На все эти многочисленные недоуменные вопросы сельского населения кремлевские мудрецы и не собирались отвечать, хотя ЦК, редакции центральных газет и секретариат Сталина были завалены мешками писем из деревни — жалобами, мольбами, проклятиями.
Ныне, когда доступ во многие архивы открыт, когда выявлены ранее засекреченные приказы и инструкции, стало ясно, что к решающей схватке с крестьянством партия готовилась, как к серьезной войсковой операции, по всем правилам военного искусства. Так, в закрытом постановлении ЦК от 30 января 1930 года говорится о необходимости «в связи с проведением кампании по изъятию кулаков и раскулачиванию крестьянских хозяйств увеличить штаты ОГПУ на 800 человек и войск ОГПУ на 1000 человек».
Возможно, впрочем, что определенную роль играл и субъективный фактор. Н.С.Хрущев в своих «Мемуарах» точно подметил: «В глазах Сталина крестьяне были вроде отбросов. У него не было никакого уважения к крестьянству и его труду. Он считал, что крестьян можно заставить работать только путем нажима. Жми, дави и силой забирай, чтобы кормить города».
Как бы то ни было, Сталин продолжает наращивать силовой прием, требуя от подчиненных изымать зерно, даже то, что предназначено в семенной фонд. И это не просто прихоть жестокого деспота, а трезвый расчет. Зерно, безжалостно выкачиваемое из умирающей деревни, широким потоком идет на экспорт. Господа капиталисты расплачиваются за него полноценной валютой. На эту валюту приобретается новая техника, новые станки, машины, стройматериалы. Ведь партия взяла решительный курс на индустриализацию, а в деревне — на сплошную коллективизацию мелких, разрозненных индивидуальных хозяйств. А то, что за станки и трактора заплачено десятками и сотнями тысяч человеческих жизней, так эти «издержки» неизбежны: отдельные «перегибы» на местах. Главное же — не сбавлять уже взятый темп! (Примерно в таком духе выдержана знаменитая статья Сталина «Головокружение от успехов», появившаяся в «Правде» 2 марта 1930 года.)
Ясно одно: главной причиной скоропалительной коллективизации были чисто политические соображения. Близился XVII съезд партии, который с легкой руки С.М.Кирова станут именовать «съездом победителей». А победителей, как известно, не судят. Но требовалось выйти на съездовскую трибуну с какими-то козырями, чтобы уложить на обе лопатки последних оппозиционеров в партии, таких, как группа М. Рютина...
Всей сложной политической подоплеки «великого перелома» Коваль в повести не касается. Но он, повторюсь, представляет нам живой пример того, как «перелом» вершился, и в целом ему как прозаику это удалось.

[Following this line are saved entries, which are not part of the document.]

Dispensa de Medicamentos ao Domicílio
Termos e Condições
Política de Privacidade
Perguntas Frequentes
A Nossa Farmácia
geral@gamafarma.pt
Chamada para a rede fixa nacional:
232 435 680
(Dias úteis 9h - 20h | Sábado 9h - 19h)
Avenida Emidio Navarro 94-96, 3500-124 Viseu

Хотя композиционно, на мой взгляд, вещь получилась рыхловатой, с не вполне оправданными повторами. Картины вымирающей, разоренной деревни ближе к финалу сменяются «городскими» главами, в которых рассказывается о мытарствах юного героя уже в Москве и Ленинграде: Мартын пытается пристроиться в отцовском общежитии, тщетно ищет работу... Эти главы сами по себе интересны, но плохо связаны с предшествующим повествованием. Тут, впрочем, невольно вспоминаются «Люди из захолустья» А. Малышкина, где изнанка городской жизни 20 — 30-х годов с ее социальными контрастами тоже показана как бы отстраненно, глазами провинциала.
При чтении «Крушиловки...» приходит на память еще одна вещь, ставшая уже своего рода классикой и тематически перекликающаяся с книгой Коваля. Я имею в виду повесть С.Залыгина «На Иртыше». В обоих произведениях запечатлен сходный конфликт. Но главное, отец Мартына из «Крушиловки...» и Степан Чаузов из «Иртыша» — явно родственные характеры, да и социально оба персонажа относятся к разряду середняков. С ними власть вроде бы заключает союз, но стоит этим людям в чем-то проявить несогласие, не засвидетельствовать рабской покорности, как их тут же объявляют врагами и гонят из родной деревни. То, что действие каждой из книг происходит в разных концах страны — на Украине и в Сибири, — только подтверждает достоверность общей картины сплошной коллективизации.
Что же касается судьбы подростка Мартына, то, скитаясь в чужом и враждебном городе, он попадает в детприемник. Однако, убедившись, что в этом заведении порядки не лучше, чем в мире взрослых, задерживаться здесь Мартын не стал; характером он выдался в мать, которая, глядя на односельчан, по принуждению подавшихся в колхоз, говорила сыну: «И все-таки мне лучше. Кожух с меня последний сняли, горшки надщербленные — и те унесли, но душа и руки — мои! Нищая я, но свободная!» Эти материнские слова, видно, вспоминает Мартын как доброе напутствие, когда со своим случайным товарищем по несчастью сговаривается бежать из детприемника.
Как сложится дальнейшая судьба подростка, можно догадываться, зная, что повесть автобиографична и что будущий ее автор, несмотря на все невзгоды и беды, все-таки «выбился в люди» и исполнил юношеский обет: написал книгу о драме, пережитой им в детстве, драме, что составляет лишь малый фрагмент большой крестьянской трагедии.